Select, from the material below, each line with "Footprint" in it.
_ _ _ _
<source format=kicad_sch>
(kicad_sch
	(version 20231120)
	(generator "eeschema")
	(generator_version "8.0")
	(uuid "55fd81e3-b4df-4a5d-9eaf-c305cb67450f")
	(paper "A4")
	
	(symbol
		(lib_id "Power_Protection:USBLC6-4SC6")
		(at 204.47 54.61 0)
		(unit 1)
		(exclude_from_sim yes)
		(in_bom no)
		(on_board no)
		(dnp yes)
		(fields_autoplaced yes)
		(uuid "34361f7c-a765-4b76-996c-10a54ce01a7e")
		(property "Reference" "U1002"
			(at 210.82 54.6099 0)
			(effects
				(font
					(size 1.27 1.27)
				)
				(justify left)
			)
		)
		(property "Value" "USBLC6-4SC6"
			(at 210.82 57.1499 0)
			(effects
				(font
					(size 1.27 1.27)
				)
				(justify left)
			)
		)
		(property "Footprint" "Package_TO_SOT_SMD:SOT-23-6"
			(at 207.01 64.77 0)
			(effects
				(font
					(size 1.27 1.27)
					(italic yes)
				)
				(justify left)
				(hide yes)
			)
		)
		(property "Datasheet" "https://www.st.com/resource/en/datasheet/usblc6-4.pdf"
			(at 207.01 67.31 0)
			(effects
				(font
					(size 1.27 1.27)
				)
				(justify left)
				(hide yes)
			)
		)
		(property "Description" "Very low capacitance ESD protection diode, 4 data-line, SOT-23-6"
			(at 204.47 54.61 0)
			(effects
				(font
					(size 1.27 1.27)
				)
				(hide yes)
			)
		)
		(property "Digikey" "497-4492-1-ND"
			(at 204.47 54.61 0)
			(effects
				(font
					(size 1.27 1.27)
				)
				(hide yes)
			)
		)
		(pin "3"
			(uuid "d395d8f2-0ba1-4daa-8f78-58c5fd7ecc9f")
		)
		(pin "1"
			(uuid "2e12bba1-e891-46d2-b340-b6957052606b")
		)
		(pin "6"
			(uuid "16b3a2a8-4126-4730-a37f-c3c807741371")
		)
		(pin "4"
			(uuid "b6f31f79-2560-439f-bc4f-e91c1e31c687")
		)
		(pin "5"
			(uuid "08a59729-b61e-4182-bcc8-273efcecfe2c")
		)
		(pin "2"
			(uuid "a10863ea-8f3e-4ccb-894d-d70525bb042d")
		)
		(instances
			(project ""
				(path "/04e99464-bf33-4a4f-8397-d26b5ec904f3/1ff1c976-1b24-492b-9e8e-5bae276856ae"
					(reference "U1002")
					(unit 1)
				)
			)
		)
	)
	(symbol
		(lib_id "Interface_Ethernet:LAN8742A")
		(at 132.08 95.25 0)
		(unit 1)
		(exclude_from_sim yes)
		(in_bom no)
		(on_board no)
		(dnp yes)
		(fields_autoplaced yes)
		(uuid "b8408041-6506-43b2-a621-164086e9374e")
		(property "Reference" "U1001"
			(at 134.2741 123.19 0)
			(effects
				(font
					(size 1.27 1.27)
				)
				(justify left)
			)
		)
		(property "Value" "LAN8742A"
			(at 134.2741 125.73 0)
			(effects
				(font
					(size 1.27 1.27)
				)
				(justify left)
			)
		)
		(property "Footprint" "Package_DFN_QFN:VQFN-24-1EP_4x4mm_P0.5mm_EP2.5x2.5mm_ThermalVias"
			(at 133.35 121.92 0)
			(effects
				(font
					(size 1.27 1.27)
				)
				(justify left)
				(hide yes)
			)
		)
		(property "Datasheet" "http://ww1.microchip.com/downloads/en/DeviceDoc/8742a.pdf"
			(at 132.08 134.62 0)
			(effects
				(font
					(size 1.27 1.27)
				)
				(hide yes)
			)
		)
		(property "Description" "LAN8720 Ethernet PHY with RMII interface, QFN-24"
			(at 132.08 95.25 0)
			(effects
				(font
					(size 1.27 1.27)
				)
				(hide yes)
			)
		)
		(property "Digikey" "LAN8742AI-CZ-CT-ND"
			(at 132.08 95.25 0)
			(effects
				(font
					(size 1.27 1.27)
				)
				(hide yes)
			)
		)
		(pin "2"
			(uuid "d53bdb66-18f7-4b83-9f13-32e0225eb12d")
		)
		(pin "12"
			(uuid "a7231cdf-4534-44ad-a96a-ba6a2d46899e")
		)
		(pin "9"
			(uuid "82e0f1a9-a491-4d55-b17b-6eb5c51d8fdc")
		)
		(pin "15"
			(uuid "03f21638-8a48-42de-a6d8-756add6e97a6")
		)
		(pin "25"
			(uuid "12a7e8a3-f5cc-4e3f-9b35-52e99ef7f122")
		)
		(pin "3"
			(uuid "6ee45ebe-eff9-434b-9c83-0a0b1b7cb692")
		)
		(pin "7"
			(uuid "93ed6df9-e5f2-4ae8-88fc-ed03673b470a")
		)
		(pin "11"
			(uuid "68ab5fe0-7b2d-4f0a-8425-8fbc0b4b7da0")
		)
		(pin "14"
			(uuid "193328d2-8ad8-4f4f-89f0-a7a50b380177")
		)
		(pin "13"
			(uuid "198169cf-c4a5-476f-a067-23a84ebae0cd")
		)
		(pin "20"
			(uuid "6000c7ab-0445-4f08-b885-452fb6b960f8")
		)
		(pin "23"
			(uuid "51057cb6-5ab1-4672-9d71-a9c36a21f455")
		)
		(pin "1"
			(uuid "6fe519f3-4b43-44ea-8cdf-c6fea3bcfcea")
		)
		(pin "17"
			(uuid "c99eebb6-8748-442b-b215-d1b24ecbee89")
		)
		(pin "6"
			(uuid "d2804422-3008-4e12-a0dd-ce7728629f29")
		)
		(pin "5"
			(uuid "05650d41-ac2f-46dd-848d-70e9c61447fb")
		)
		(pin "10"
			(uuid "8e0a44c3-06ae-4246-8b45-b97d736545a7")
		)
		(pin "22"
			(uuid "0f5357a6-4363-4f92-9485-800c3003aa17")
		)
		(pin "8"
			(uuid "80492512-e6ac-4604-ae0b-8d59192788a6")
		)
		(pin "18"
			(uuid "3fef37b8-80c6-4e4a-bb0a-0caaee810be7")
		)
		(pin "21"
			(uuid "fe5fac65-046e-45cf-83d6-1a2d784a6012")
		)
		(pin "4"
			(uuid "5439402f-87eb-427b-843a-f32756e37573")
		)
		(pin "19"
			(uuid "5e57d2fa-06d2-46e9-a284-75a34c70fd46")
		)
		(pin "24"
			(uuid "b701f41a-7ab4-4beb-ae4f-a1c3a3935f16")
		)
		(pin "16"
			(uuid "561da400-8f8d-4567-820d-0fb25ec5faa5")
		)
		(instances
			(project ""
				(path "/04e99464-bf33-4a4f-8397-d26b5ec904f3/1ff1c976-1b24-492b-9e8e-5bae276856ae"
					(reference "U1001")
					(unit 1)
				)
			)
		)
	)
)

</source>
_ _ _ _
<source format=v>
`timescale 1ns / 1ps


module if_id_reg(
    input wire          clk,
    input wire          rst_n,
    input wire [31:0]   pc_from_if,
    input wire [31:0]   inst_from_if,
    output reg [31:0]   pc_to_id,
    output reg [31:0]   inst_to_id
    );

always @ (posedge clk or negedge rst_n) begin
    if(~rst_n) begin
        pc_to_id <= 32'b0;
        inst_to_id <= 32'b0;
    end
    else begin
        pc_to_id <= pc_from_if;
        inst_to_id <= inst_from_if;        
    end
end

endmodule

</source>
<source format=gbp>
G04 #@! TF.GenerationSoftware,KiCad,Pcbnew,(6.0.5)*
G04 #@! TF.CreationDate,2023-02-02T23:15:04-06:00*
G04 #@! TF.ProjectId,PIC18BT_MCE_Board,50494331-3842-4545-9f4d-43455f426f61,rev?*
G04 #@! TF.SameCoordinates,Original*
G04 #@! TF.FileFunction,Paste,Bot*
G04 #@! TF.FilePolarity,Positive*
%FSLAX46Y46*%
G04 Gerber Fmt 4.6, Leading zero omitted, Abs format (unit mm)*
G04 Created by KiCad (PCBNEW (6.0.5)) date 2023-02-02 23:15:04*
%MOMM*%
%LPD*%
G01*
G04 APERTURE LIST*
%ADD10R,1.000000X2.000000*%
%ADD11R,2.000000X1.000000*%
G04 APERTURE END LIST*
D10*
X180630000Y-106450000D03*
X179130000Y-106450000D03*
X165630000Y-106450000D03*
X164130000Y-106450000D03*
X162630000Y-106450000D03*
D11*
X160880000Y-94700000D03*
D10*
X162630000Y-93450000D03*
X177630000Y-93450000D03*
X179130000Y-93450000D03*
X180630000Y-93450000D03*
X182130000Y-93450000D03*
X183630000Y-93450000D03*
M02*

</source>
_ _ _ _
Response below:
		(property "Footprint" "Package_TO_SOT_SMD:SOT-23-6"
		(property "Footprint" "Package_DFN_QFN:VQFN-24-1EP_4x4mm_P0.5mm_EP2.5x2.5mm_ThermalVias"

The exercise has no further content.